> Required action A:
Please list the antioxidant enzymes whose activities the tenofovir abstract reports as decreased in the kidneys of treated rats.
> Required action B:
In the tenofovir abstract, for how many days did the rats receive tenofovir disoproxil fumarate?

Oxidative stress, decreased activities of anti-oxidant enzymes, and neutrophil infiltration contribute to Tenofovir disoproxil fumarate induced renal damage in rats
Hemalatha Ramamoorthy, Premila Abraham, Bina Isaac
The mechanism by which tenofovir (TDF) causes renal damage is not clear. To examine the role of oxidative stress in TDF induced renal damage. Rats were administered by gavage 600mg /kg body weight Tenofovir disoproxil fumarate for 35 days. The kidneys were used for light microscopy and lectron microscopy as well as for the assay of markers of oxidative stress and activities of antioxidant enzymes and myeloperoxidase activity, a marker of neutrophil infiltration. TDF administration to the rats resulted in glomerular and tubular damage. Electron microscopically, mitochondrial swelling, disruption of cristae and accumulation of amorphous deposits in the matrix were observed. Significant increase in protein carbonyl content, decrease in reduced glutathione and protein thiol, decrease in the activities of the antioxidant enzymes such as superoxide dismutase, glutathione peroxidase, glutathione S transferase and glutathione reductase and a massive increase in myeloperoxidase activity was observed in the kidneys of TDF treated rats. Oxidative stress contributes to TDF induced renal damage in rats. The source of reactive oxygen species may be the damaged mitochondria and or activated neutrophils.

> Data listing:
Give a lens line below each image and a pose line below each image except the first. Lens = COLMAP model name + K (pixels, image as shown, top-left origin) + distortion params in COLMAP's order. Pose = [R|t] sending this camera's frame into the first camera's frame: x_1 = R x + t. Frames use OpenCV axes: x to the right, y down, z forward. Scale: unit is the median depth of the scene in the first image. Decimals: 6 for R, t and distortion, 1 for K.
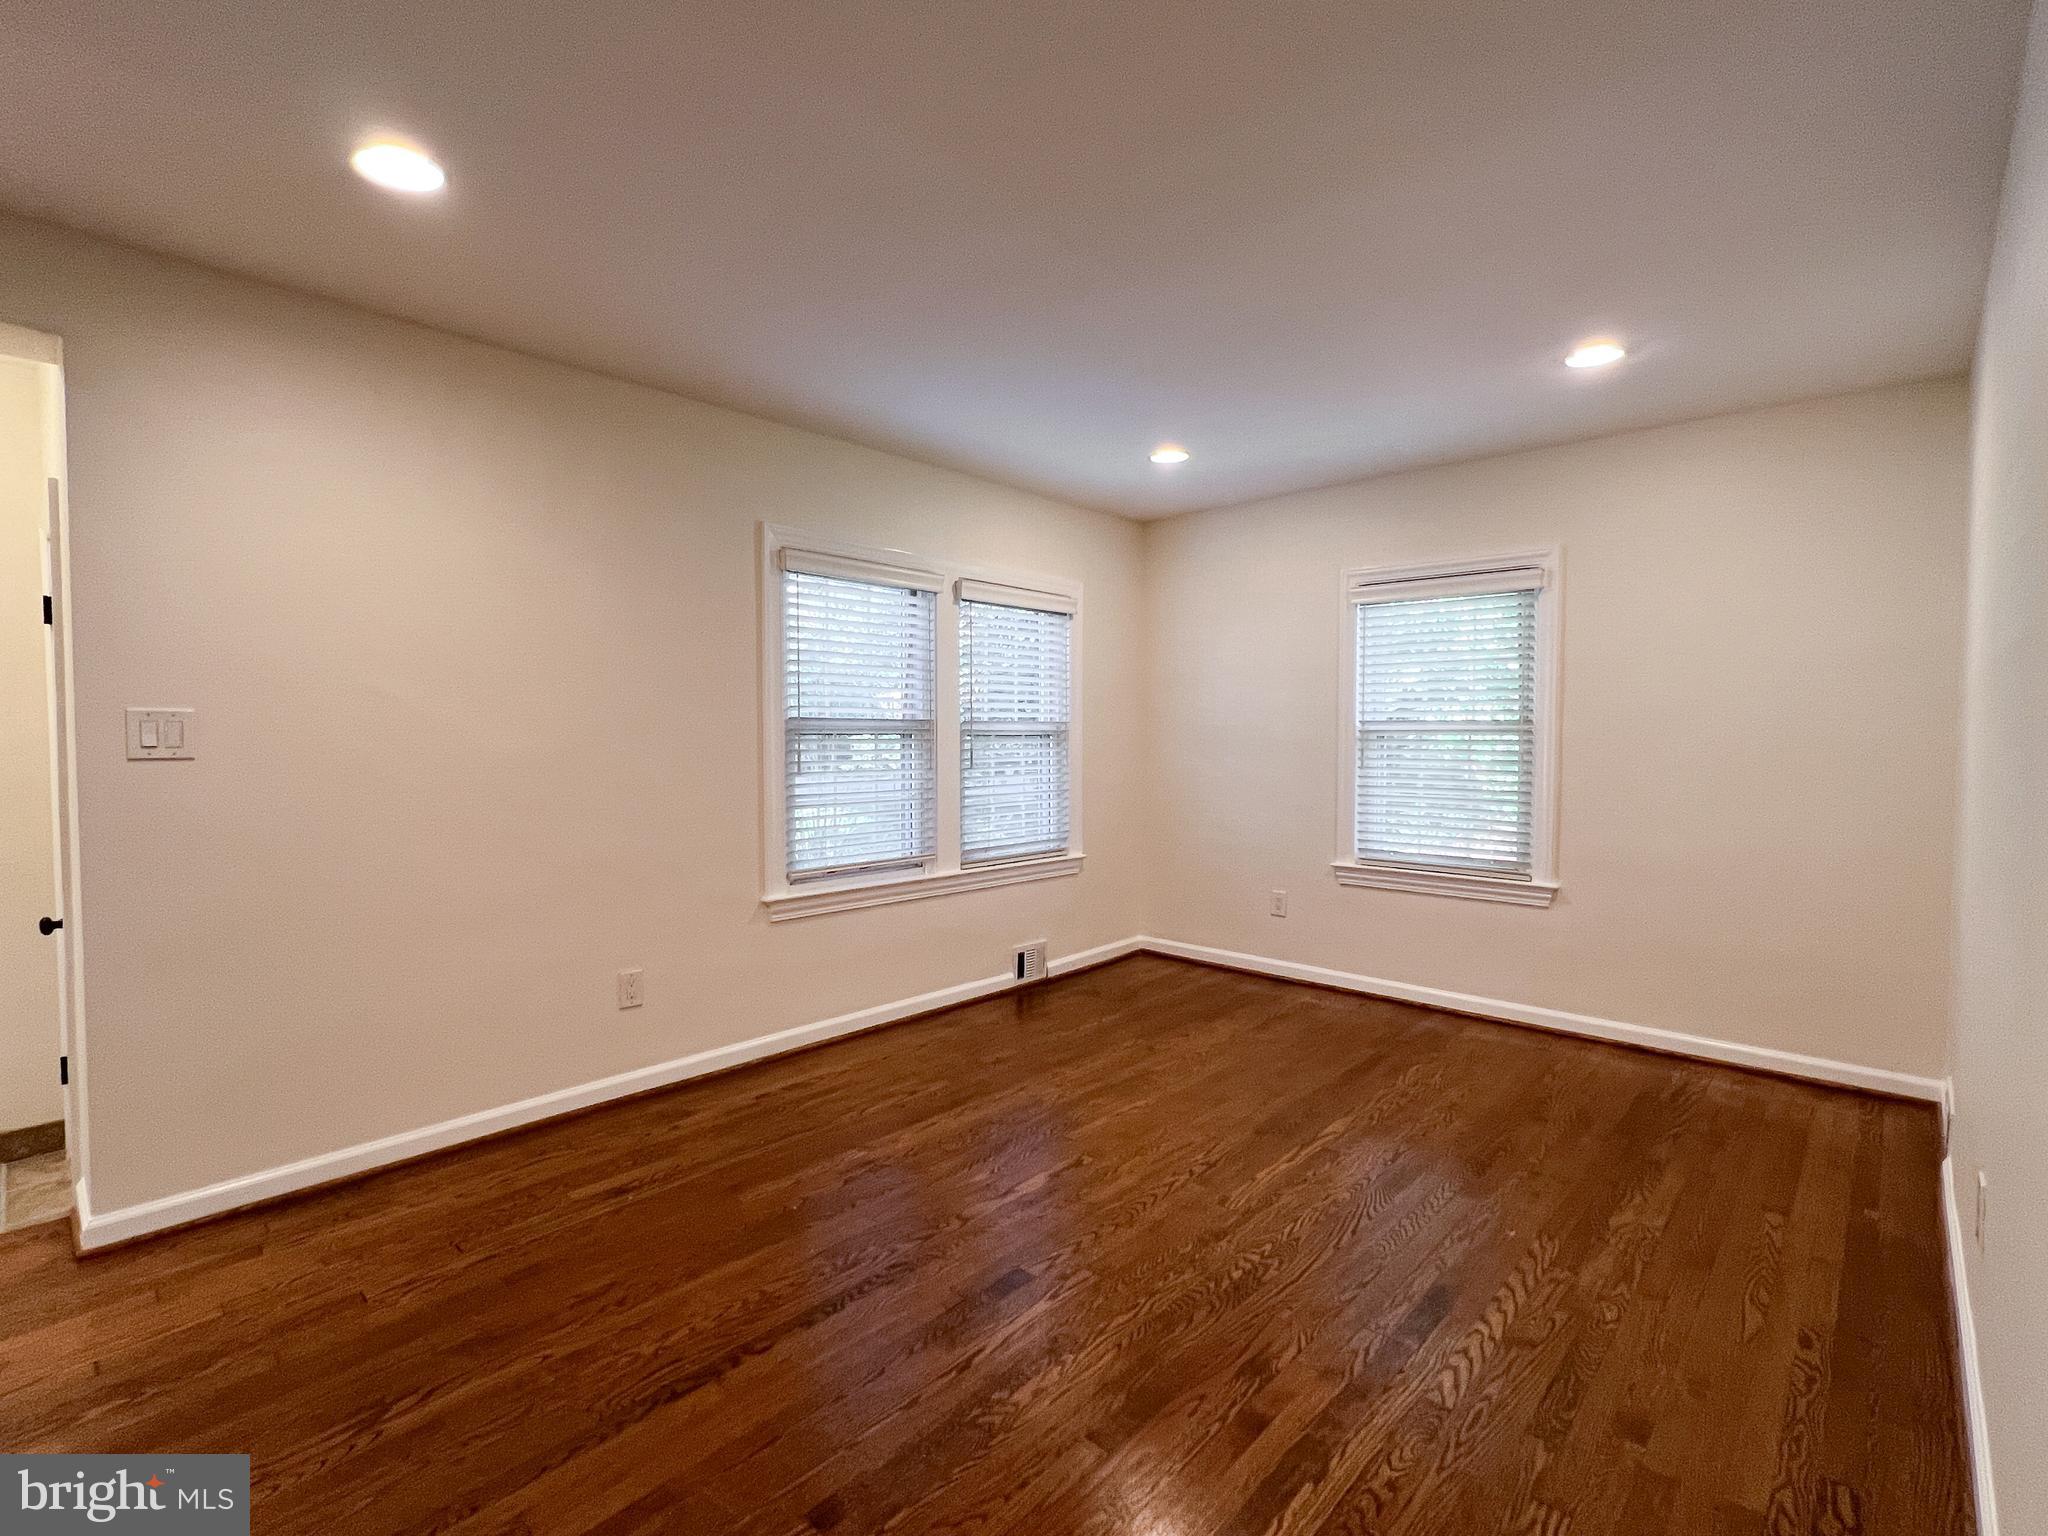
* * *
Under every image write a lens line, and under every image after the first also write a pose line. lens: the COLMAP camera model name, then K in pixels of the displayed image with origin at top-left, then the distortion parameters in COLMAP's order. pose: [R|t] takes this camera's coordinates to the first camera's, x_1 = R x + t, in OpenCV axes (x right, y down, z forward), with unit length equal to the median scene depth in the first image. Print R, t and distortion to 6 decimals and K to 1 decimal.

> Response A:
Superoxide dismutase
Glutathione peroxidase
Glutathione S transferase
Glutathione reductase

> Response B:
35 days